• [WHAT THIS TASK INVOLVES] Only the text of the records belongs in the answer, copied exactly, with every picture omitted.

• [DATASET CONTENT]
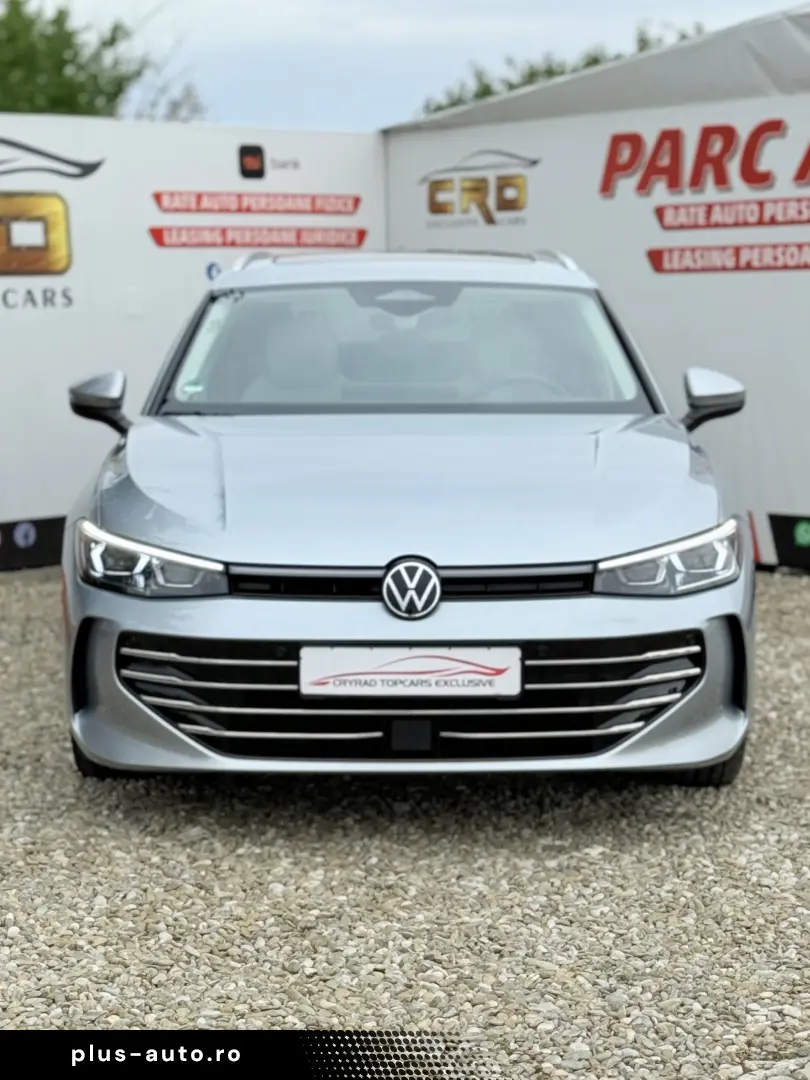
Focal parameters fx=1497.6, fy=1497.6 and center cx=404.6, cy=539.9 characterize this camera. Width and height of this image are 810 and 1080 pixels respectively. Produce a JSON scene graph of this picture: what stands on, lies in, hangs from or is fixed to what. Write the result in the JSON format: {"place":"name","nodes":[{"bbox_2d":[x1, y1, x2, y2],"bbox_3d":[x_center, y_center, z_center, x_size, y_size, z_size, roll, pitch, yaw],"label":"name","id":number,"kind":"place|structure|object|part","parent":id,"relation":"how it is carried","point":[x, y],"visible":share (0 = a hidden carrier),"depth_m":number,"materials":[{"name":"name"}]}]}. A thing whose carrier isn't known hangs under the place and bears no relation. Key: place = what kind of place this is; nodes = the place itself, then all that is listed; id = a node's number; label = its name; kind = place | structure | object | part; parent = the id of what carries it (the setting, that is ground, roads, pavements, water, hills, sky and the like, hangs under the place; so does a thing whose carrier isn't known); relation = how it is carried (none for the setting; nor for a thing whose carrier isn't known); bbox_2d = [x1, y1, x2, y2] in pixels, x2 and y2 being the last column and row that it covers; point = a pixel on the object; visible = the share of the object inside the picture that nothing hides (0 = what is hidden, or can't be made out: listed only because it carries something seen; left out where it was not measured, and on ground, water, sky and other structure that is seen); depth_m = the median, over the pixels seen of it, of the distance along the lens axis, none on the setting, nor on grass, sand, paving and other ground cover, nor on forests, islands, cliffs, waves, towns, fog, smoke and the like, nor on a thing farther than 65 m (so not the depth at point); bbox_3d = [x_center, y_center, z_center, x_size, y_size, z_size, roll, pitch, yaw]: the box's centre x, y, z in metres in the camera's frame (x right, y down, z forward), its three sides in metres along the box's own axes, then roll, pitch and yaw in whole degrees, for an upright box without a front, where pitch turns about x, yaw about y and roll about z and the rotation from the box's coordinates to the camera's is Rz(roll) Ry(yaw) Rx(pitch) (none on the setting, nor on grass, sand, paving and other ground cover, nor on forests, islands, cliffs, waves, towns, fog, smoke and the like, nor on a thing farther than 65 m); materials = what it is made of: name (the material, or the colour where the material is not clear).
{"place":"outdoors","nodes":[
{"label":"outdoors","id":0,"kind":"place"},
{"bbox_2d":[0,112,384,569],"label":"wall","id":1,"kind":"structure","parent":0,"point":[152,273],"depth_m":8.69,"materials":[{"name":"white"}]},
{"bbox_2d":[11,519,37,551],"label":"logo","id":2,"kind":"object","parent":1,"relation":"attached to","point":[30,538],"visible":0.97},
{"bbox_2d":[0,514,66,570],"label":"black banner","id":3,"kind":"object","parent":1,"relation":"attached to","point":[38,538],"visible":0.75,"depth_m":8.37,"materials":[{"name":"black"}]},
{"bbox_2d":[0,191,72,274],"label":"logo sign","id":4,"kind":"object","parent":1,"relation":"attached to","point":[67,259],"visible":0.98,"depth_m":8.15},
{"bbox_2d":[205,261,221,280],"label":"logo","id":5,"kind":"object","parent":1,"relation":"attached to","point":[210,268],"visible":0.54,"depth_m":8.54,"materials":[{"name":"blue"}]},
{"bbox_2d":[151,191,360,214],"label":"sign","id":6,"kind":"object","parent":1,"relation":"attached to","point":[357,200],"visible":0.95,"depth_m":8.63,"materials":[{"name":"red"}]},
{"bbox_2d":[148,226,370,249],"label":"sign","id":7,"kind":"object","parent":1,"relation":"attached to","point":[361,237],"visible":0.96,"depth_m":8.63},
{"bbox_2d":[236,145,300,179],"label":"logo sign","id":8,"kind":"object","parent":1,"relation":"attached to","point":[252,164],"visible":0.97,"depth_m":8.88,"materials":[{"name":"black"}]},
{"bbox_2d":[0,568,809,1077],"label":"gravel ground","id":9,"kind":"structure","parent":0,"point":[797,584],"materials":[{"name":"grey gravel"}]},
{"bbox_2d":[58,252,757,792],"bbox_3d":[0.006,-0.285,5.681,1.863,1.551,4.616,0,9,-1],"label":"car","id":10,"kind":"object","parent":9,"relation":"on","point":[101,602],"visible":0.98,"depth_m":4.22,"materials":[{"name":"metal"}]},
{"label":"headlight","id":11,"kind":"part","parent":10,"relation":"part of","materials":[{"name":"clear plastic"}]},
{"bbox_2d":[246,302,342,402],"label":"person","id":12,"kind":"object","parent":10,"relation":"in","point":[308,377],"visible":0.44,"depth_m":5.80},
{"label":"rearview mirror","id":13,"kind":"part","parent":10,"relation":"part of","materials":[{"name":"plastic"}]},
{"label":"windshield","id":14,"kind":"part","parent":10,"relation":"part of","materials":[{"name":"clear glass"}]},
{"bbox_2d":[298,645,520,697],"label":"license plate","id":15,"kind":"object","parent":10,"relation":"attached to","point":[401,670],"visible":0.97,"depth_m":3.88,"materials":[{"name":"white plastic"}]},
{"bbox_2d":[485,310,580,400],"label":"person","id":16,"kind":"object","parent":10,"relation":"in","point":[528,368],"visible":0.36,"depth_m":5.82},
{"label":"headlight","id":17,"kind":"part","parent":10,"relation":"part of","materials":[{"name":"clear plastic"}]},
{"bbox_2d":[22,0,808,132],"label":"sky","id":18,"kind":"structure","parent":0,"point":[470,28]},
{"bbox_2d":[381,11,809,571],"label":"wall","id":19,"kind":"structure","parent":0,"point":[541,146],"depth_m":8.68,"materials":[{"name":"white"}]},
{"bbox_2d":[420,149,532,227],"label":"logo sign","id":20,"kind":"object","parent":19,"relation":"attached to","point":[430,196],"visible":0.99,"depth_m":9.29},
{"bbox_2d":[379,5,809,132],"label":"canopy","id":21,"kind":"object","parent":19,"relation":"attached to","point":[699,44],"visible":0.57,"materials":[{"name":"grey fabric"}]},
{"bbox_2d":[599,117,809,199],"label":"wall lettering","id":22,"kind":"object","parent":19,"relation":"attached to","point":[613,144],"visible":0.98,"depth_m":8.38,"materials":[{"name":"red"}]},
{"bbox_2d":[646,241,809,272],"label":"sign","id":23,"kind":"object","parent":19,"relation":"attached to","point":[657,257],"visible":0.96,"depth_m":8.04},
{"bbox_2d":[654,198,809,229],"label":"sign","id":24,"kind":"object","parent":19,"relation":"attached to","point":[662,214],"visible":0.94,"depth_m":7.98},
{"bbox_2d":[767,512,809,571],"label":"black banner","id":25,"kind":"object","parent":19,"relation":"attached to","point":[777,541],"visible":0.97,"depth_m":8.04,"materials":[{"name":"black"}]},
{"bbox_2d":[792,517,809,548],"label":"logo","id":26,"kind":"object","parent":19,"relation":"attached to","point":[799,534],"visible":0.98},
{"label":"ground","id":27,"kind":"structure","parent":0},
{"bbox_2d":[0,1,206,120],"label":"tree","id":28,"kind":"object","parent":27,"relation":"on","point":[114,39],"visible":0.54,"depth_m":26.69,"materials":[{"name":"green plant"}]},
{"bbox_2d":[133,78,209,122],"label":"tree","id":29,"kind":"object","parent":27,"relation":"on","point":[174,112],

• [SOLUTION TO THIS TASK]
Focal parameters fx=1497.6, fy=1497.6 and center cx=404.6, cy=539.9 characterize this camera. Width and height of this image are 810 and 1080 pixels respectively. Produce a JSON scene graph of this picture: what stands on, lies in, hangs from or is fixed to what. Write the result in the JSON format: {"place":"name","nodes":[{"bbox_2d":[x1, y1, x2, y2],"bbox_3d":[x_center, y_center, z_center, x_size, y_size, z_size, roll, pitch, yaw],"label":"name","id":number,"kind":"place|structure|object|part","parent":id,"relation":"how it is carried","point":[x, y],"visible":share (0 = a hidden carrier),"depth_m":number,"materials":[{"name":"name"}]}]}. A thing whose carrier isn't known hangs under the place and bears no relation. Key: place = what kind of place this is; nodes = the place itself, then all that is listed; id = a node's number; label = its name; kind = place | structure | object | part; parent = the id of what carries it (the setting, that is ground, roads, pavements, water, hills, sky and the like, hangs under the place; so does a thing whose carrier isn't known); relation = how it is carried (none for the setting; nor for a thing whose carrier isn't known); bbox_2d = [x1, y1, x2, y2] in pixels, x2 and y2 being the last column and row that it covers; point = a pixel on the object; visible = the share of the object inside the picture that nothing hides (0 = what is hidden, or can't be made out: listed only because it carries something seen; left out where it was not measured, and on ground, water, sky and other structure that is seen); depth_m = the median, over the pixels seen of it, of the distance along the lens axis, none on the setting, nor on grass, sand, paving and other ground cover, nor on forests, islands, cliffs, waves, towns, fog, smoke and the like, nor on a thing farther than 65 m (so not the depth at point); bbox_3d = [x_center, y_center, z_center, x_size, y_size, z_size, roll, pitch, yaw]: the box's centre x, y, z in metres in the camera's frame (x right, y down, z forward), its three sides in metres along the box's own axes, then roll, pitch and yaw in whole degrees, for an upright box without a front, where pitch turns about x, yaw about y and roll about z and the rotation from the box's coordinates to the camera's is Rz(roll) Ry(yaw) Rx(pitch) (none on the setting, nor on grass, sand, paving and other ground cover, nor on forests, islands, cliffs, waves, towns, fog, smoke and the like, nor on a thing farther than 65 m); materials = what it is made of: name (the material, or the colour where the material is not clear).
{"place":"outdoors","nodes":[
{"label":"outdoors","id":0,"kind":"place"},
{"bbox_2d":[0,112,384,569],"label":"wall","id":1,"kind":"structure","parent":0,"point":[152,273],"depth_m":8.69,"materials":[{"name":"white"}]},
{"bbox_2d":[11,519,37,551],"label":"logo","id":2,"kind":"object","parent":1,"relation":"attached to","point":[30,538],"visible":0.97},
{"bbox_2d":[0,514,66,570],"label":"black banner","id":3,"kind":"object","parent":1,"relation":"attached to","point":[38,538],"visible":0.75,"depth_m":8.37,"materials":[{"name":"black"}]},
{"bbox_2d":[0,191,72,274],"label":"logo sign","id":4,"kind":"object","parent":1,"relation":"attached to","point":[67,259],"visible":0.98,"depth_m":8.15},
{"bbox_2d":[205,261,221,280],"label":"logo","id":5,"kind":"object","parent":1,"relation":"attached to","point":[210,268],"visible":0.54,"depth_m":8.54,"materials":[{"name":"blue"}]},
{"bbox_2d":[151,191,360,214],"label":"sign","id":6,"kind":"object","parent":1,"relation":"attached to","point":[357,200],"visible":0.95,"depth_m":8.63,"materials":[{"name":"red"}]},
{"bbox_2d":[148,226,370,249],"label":"sign","id":7,"kind":"object","parent":1,"relation":"attached to","point":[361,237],"visible":0.96,"depth_m":8.63},
{"bbox_2d":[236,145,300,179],"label":"logo sign","id":8,"kind":"object","parent":1,"relation":"attached to","point":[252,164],"visible":0.97,"depth_m":8.88,"materials":[{"name":"black"}]},
{"bbox_2d":[0,568,809,1077],"label":"gravel ground","id":9,"kind":"structure","parent":0,"point":[797,584],"materials":[{"name":"grey gravel"}]},
{"bbox_2d":[58,252,757,792],"bbox_3d":[0.006,-0.285,5.681,1.863,1.551,4.616,0,9,-1],"label":"car","id":10,"kind":"object","parent":9,"relation":"on","point":[101,602],"visible":0.98,"depth_m":4.22,"materials":[{"name":"metal"}]},
{"label":"headlight","id":11,"kind":"part","parent":10,"relation":"part of","materials":[{"name":"clear plastic"}]},
{"bbox_2d":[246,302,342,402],"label":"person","id":12,"kind":"object","parent":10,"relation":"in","point":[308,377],"visible":0.44,"depth_m":5.80},
{"label":"rearview mirror","id":13,"kind":"part","parent":10,"relation":"part of","materials":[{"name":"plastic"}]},
{"label":"windshield","id":14,"kind":"part","parent":10,"relation":"part of","materials":[{"name":"clear glass"}]},
{"bbox_2d":[298,645,520,697],"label":"license plate","id":15,"kind":"object","parent":10,"relation":"attached to","point":[401,670],"visible":0.97,"depth_m":3.88,"materials":[{"name":"white plastic"}]},
{"bbox_2d":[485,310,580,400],"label":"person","id":16,"kind":"object","parent":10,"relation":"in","point":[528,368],"visible":0.36,"depth_m":5.82},
{"label":"headlight","id":17,"kind":"part","parent":10,"relation":"part of","materials":[{"name":"clear plastic"}]},
{"bbox_2d":[22,0,808,132],"label":"sky","id":18,"kind":"structure","parent":0,"point":[470,28]},
{"bbox_2d":[381,11,809,571],"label":"wall","id":19,"kind":"structure","parent":0,"point":[541,146],"depth_m":8.68,"materials":[{"name":"white"}]},
{"bbox_2d":[420,149,532,227],"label":"logo sign","id":20,"kind":"object","parent":19,"relation":"attached to","point":[430,196],"visible":0.99,"depth_m":9.29},
{"bbox_2d":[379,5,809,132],"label":"canopy","id":21,"kind":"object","parent":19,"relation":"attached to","point":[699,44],"visible":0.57,"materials":[{"name":"grey fabric"}]},
{"bbox_2d":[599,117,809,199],"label":"wall lettering","id":22,"kind":"object","parent":19,"relation":"attached to","point":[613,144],"visible":0.98,"depth_m":8.38,"materials":[{"name":"red"}]},
{"bbox_2d":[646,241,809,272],"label":"sign","id":23,"kind":"object","parent":19,"relation":"attached to","point":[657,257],"visible":0.96,"depth_m":8.04},
{"bbox_2d":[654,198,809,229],"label":"sign","id":24,"kind":"object","parent":19,"relation":"attached to","point":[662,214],"visible":0.94,"depth_m":7.98},
{"bbox_2d":[767,512,809,571],"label":"black banner","id":25,"kind":"object","parent":19,"relation":"attached to","point":[777,541],"visible":0.97,"depth_m":8.04,"materials":[{"name":"black"}]},
{"bbox_2d":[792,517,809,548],"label":"logo","id":26,"kind":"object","parent":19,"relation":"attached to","point":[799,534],"visible":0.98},
{"label":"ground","id":27,"kind":"structure","parent":0},
{"bbox_2d":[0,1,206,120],"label":"tree","id":28,"kind":"object","parent":27,"relation":"on","point":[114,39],"visible":0.54,"depth_m":26.69,"materials":[{"name":"green plant"}]},
{"bbox_2d":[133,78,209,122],"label":"tree","id":29,"kind":"object","parent":27,"relation":"on","point":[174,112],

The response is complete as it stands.